Developing Professional Respect within the Family Business
When you've been used to seeing someone in a casual context for years, it can be difficult to develop the professional respect necessary to interact with them in a business role - especially if you remember changing their nappies or watching them get drunk at parties. But respect is essential to the effective running of a business, even when everyone involved is from the same family. How can you nurture a professional approach and teach yourself and learn to think of others appropriately within the workplace?
Respect Across GenerationsPerhaps the biggest reason why people struggle to maintain appropriate levels of respect for one another within family businesses is the generational differences which exist in many.

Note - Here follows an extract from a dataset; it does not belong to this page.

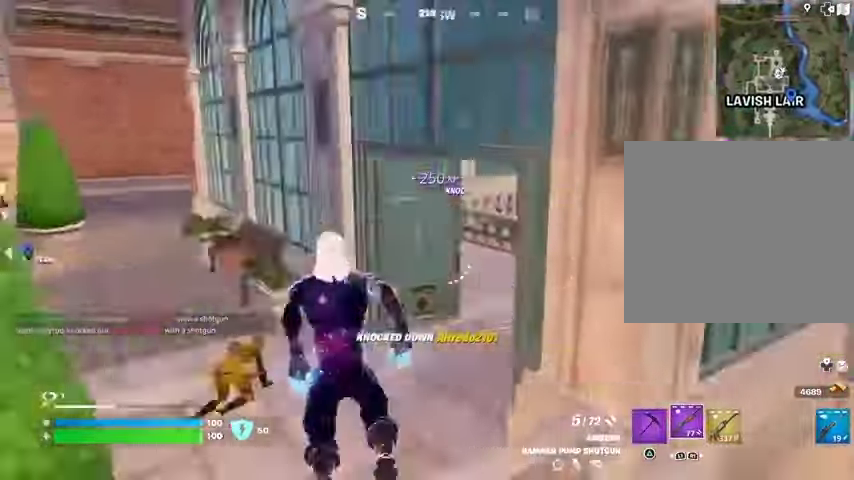
{"buttons": ["SQUARE"], "left_stick": "up-right", "right_stick": "center", "events": [[200, "left_stick", "up"], [233, "right_stick", "center"], [333, "SQUARE", "down"], [400, "left_stick", "up-right"], [433, "SQUARE", "up"], [500, "SQUARE", "down"]]}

Not only do older family members find it difficult to respect the professional abilities of the younger generation, but younger ones may well see the older generation within the business as hopelessly outdated and stuck in its ways. In order to work around these problems you need to engage seriously with one another about how you see the work the company does, attempting to analyse your own approaches and explain why you do what you do. This will usually demonstrate that everybody is, in fact, serious about the business. If you didn't all have professional skills and expertise to bring to it, you wouldn't be there. At the very least, you're putting in hard work, which ought to be worthy of professional respect.
The Professional EnvironmentSometimes even when everyone working for the family business is from the same generation there can still be problems developing respect because you're are used to joking with each other and not taking each other very seriously. This may create a pleasantly relaxed environment but it can get in the way of getting work done and it risks making you look unprofessional in front of clients.
No matter how you would normally behave towards a particular person, there are some places in which it's necessary to conduct yourself formally. Try to make a clear distinction in your head between work and home, just as you would in any other job. It wouldn't be appropriate for your brother to enter the office where you worked for another employer and start teasing you, so it's not okay when you're working for yourself, even if he's part of the business too.
Getting used to a professional environment means that you'll fall into good habits and you won't have to watch yourselves all the time when dealing with clients. It also makes it easier to develop ongoing respect for one another's professional abilities. It does not mean that you can not relax and have fun together out of hours - it's just that fun is something you should have on your own time, not on the time you have chosen to dedicate to the business.
Restructuring Your RelationshipsWhen you're used to interacting with your family members only on a casual basis, you'll need to restructure your relationships in order to function together as a professional unit. This is a process that will take time, but the simplest way to kick it off is to spend some time getting to know one another's work skills. Cross-training exercises in which family members teach each other new skills can help with this, as can working together on shared projects.
Often when family members are behaving disrespectfully towards one another a manager's instinct is to separate them, but it can be more effective to insist that they work together in situations where they're dependent on one another, or to put them through professional team building exercises in which they can learn to appreciate one another's abilities.
If you have ongoing problems with a lack of professional respect, talk to the people concerned and try to establish their specific reasons for struggling to respect each other. Often when these are exposed everyone will be able to see how trivial they are. It's a small step from there to demonstrating the importance of putting professionalism first, given that the success of the business is so much more important.